Each building of the State Russian Museum lives a special life. In the baroque Stroganov Palace, you can see recreated interiors of the Elizabethan era. In the strict Marble, built in the era of Catherine II, significant exhibitions of contemporary art are held. The Engineering Castle – a fortress protected by a moat and the Moika and Fontanka rivers – is mainly dedicated to the era of Emperor Paul and is famous for its famous lecture hall. The unique Summer Garden, newly opened after restoration in the spring of 2012, once again proves that nature, framed by the hands of talented architects and sculptors, can become no less a city-planning monument than cold marble and granite.

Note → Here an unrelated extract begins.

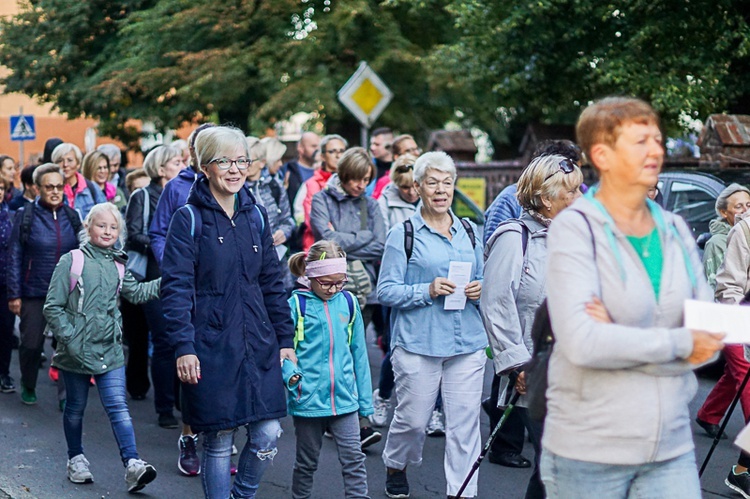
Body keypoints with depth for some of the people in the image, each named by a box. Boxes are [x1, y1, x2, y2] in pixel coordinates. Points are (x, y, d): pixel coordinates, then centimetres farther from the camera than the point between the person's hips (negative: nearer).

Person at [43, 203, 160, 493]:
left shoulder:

Over its more than a century of history, the museum has become a vast complex, unparalleled in the country. This is an art collection, and the famous restoration center, and a research institute. The funds of the museum library contain about 170 thousand printed publications. Each year, various collections travel to world museums, and the doors of the “Russian”, in turn, open for about 50 temporary exhibitions. Since 1997, the international society Friends of the Russian Museum has been working, bringing together patrons and cultural figures who contribute to the preservation and replenishment of the collections of the famous treasury of Russian art.